Data Product Specification: power up your metadata layer and automate your Data Mesh with this practical reference

Data Product Specification: power up your metadata layer and automate your Data Mesh with this practical reference

Just like every informative content in the Data Mesh area should do, I’d like to start quoting the reference article on the topic, by Zhamak Dehghani:

[…] For data to be usable there is an associated set of metadata including data computational documentation, semantic and syntax declaration, quality metrics, etc; metadata that is intrinsic to the data e.g. its semantic definition, and metadata that communicates the traits used by computational governance to implement the expected behavior e.g. access control policies.

A “set of metadata” is hereby to be associated with our Data Products. I’ve read a lot of articles (I’m gonna report some references along the way in the article) about why it’s important and what theoretically can be achieved by leveraging them… they all make a lot of sense. But — as frequently happens when someone talks about Data Mesh related aspects — there’s often a lack of “SO WHAT”.

For this reason, I’d like to share, after a brief introduction, a practical approach we are proposing at Agile Lab. It’s open-source, it’s absolutely not perfect for every use case, but it’s evolving along with our real-world experience of driving enterprise customers’ Data Mesh journeys. Most importantly, it’s currently used — in production, not just on articles — at some important customers of ours to enable the automation needed by their platform supporting their Data Mesh.

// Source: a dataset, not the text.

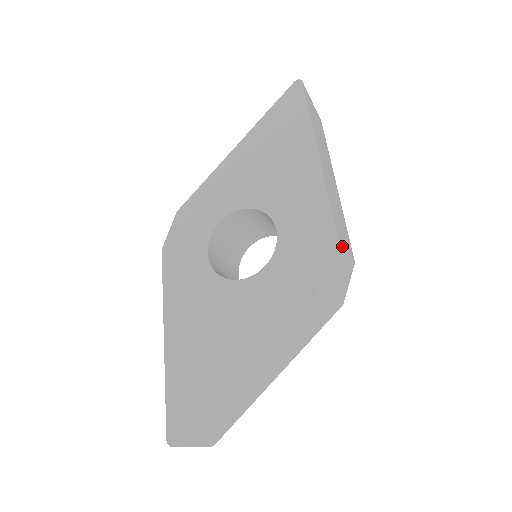
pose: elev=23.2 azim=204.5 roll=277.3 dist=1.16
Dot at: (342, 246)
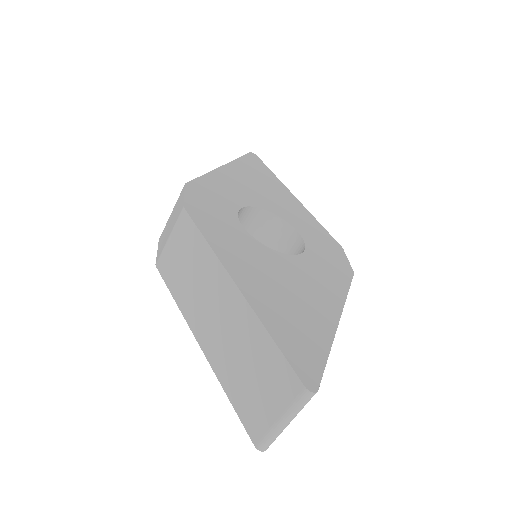
Dot at: occluded
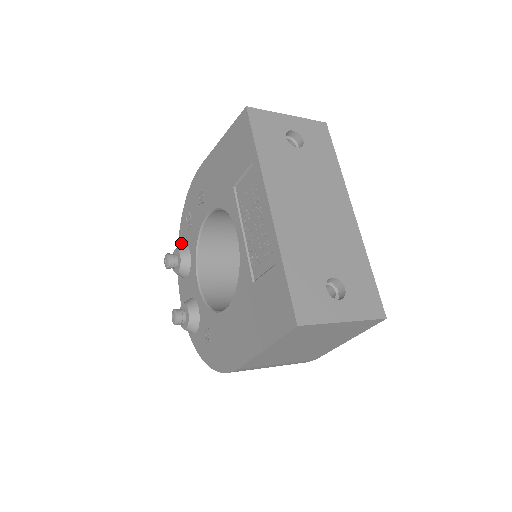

Why metadata are so important

I believe that automation is the only way to survive in a jungle of domains willing to create Data Products. Automation with respect to:

  1. easy and fast creation of Data Products leveraging pre-built reusable templates that guarantee out-of-the-box compliance to the Data-as-a-Product principle;
  2. implementation and execution of the Federated Governance policies (which therefore become “computational”);
  3. enablement of Self-Service Infrastructure, as a fundamental pillar to provide Decentralized Domains the autonomy and ownership they need.

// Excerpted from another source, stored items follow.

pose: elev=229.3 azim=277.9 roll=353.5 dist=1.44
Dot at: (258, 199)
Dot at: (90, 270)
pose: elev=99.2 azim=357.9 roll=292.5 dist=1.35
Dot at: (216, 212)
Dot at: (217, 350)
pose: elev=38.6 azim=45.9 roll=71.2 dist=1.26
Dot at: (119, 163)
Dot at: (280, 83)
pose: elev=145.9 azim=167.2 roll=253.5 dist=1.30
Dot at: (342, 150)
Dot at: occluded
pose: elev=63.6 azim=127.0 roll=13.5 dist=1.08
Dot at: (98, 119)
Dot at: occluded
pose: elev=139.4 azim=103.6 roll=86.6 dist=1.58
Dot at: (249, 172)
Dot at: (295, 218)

The pillars together are all mandatory to reach the scale. They are complex to set up and spread, both as cultural and technical requirements, but they are foundational if we want to build a Data Mesh and harvest that so-widely promised value from your data.

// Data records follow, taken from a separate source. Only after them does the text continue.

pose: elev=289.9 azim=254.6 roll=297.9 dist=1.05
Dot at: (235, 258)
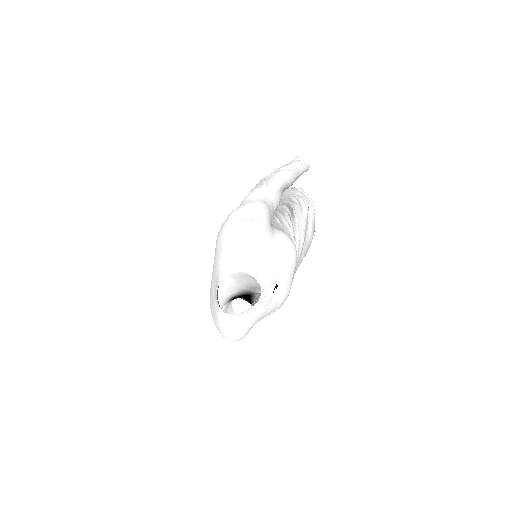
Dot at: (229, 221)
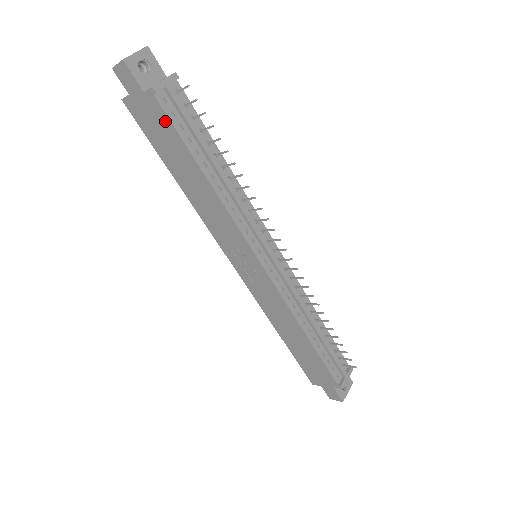
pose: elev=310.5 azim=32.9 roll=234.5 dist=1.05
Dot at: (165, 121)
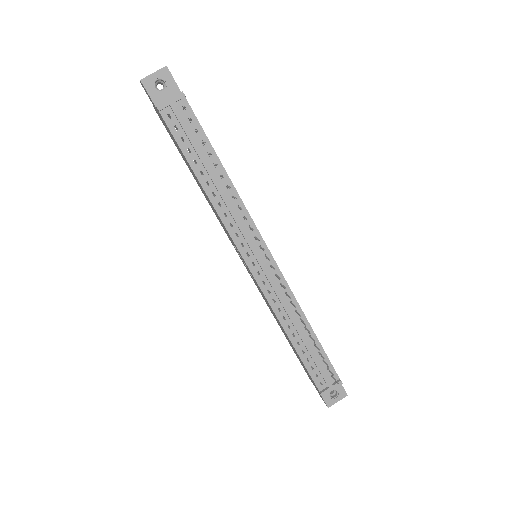
Dot at: (171, 133)
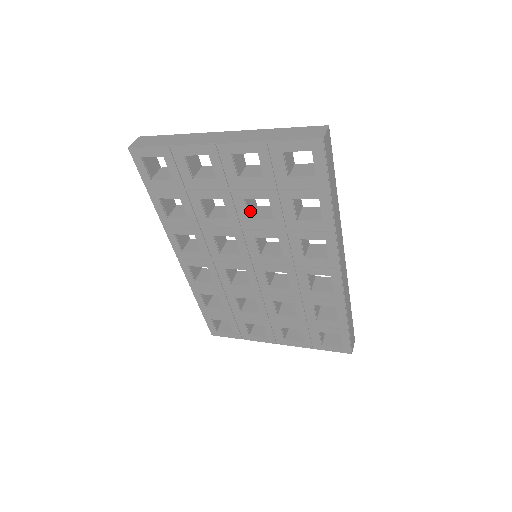
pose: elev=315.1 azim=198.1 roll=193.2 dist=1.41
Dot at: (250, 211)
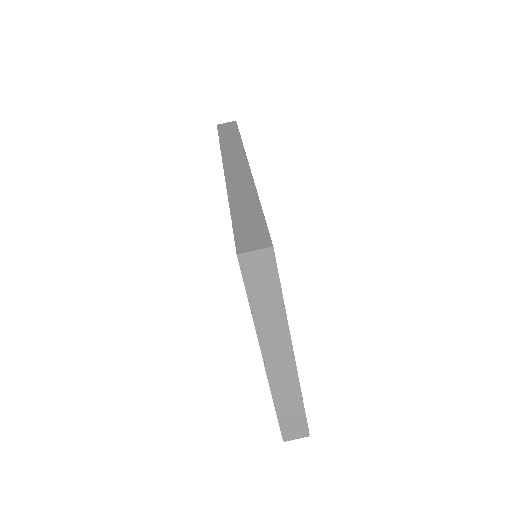
Dot at: occluded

But how can we get to this level of automation?
By leveraging a metadata model representing/associated with a Data Product.

Such a model must be general, technology agnostic, and imagined as the key enabler for the automation of a Data Mesh platform (to be intended as an ecosystem of components and tools taking actions based on specific sections of this metadata specification, which must be standardized to allow interoperability across the platform’s components and services that need to interact with each other).

State of the art

No clear sight due to an Atlantic perturbation — 2014, Madeira Island.
Photo by Roberto Coluccio — all rights reserved.

In order to provide a broader view on the topic, I think it’s important to report some references to understand what brought us to do what we did (OK, now I’m creating hype on purpose 😁).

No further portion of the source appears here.